1732: Johann Sebastian Bach composes his Kaffee-Kantate - partly an ode to coffee and partly a stab at the movement in Germany to prevent women from drinking coffee (it was thought to make them sterile) - the cantata includes the aria, "Ah! How sweet coffee tastes! Lovelier than a thousand kisses, sweeter far than muscatel wine! I must have my coffee."
1750: One of Europe's first coffee houses, Caf Greco, opens in Rome. By 1763, Venice has over 2,000 coffee shops.
1773: The Boston Tea Party makes drinking coffee a patriotic duty in America.
1775: Prussia's Frederick the Great tries to block imports of green coffee, as Prussia's wealth is drained. Public outcry changes his mind.
1822: The prototype of the first espresso machine is created in France.
1885: A process of using natural gas and hot air becomes the most popular method of roasting coffee.
1886: Former wholesale grocer Joel Cheek names his popular coffee blend "Maxwell House," after the hotel in Nashville, TN where it's served.
Early 1900's: In Germany, afternoon coffee becomes a standard occasion.

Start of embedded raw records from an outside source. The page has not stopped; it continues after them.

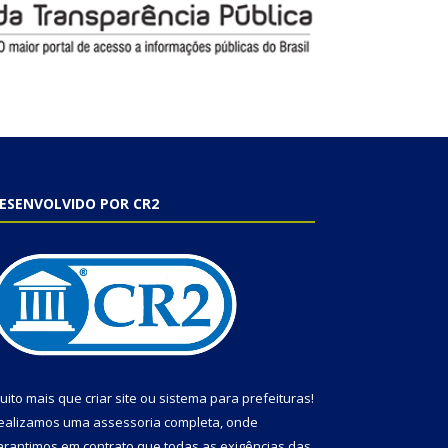
ESENVOLVIDO POR CR2
uito mais que
criar site
ou
sistema para prefeituras
!
ealizamos uma
assessoria
completa, onde
arantimos em contrato que todas as exigências das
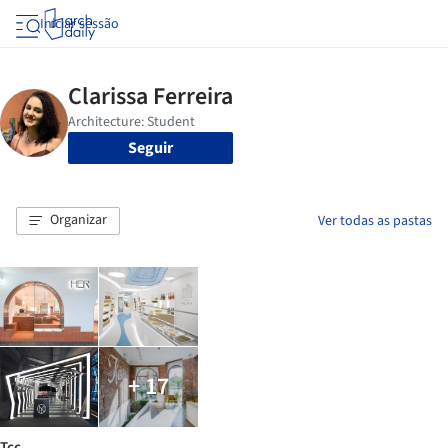
Iniciar sessão
Seguir
Organizar
Ver todas as pastas
+ 17
Tcc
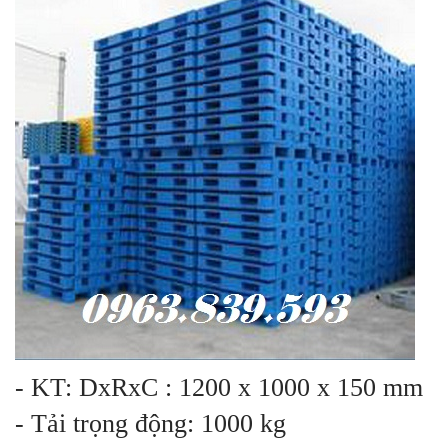
- KT: DxRxC : 1200 x 1000 x 150 mm
- Tải trọng động: 1000 kg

The derogatory term "Kaffee Klatsch" is coined to describe women's gossip at these affairs. The term has since been broadened to mean relaxed conversation in general.

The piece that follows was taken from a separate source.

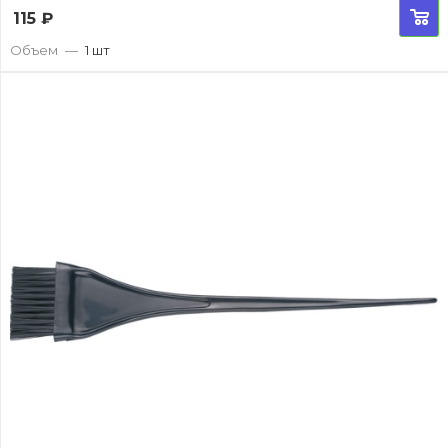
115
₽
Объем
—
1 шт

1900: Hills Bros. begins packing coffee in vacuum tins, spelling the end of the ubiquitous local roasting shops and coffee mills.

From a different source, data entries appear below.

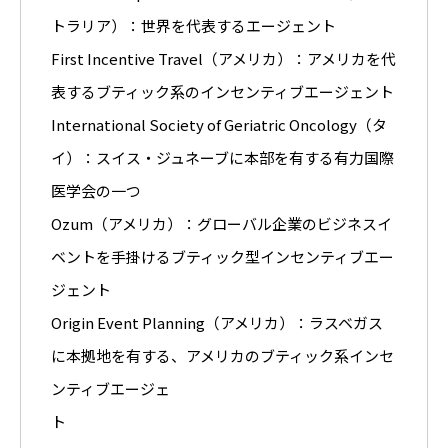
トラリア）：世界を代表するエージェント
First Incentive Travel（アメリカ）：アメリカを代
表するブティック系のインセンティブエージェント
International Society of Geriatric Oncology（タ
イ）：スイス・ジュネーブに本部を有する有力国際
医学会の一つ
Ozum（アメリカ）：グローバル企業のビジネスイ
ベントを手掛けるブティック型インセンティブエー
ジェント
Origin Event Planning（アメリカ）：ラスベガス
に本拠地を有する、アメリカのブティック系インセ
ンティブエージェ
ト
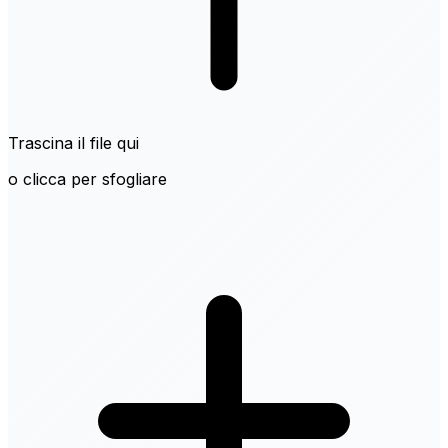
Trascina il file qui
o clicca per sfogliare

1901: The first soluble "instant" coffee is invented by Japanese-American chemist Satori Kato of Chicago.
1903: German coffee importer Ludwig Roselius turns a batch of ruined coffee beans over to researchers, who perfect the process of removing caffeine from the beans without destroying the flavour. He markets it under the brand name Sanka, which is introduced to the United States in 1923.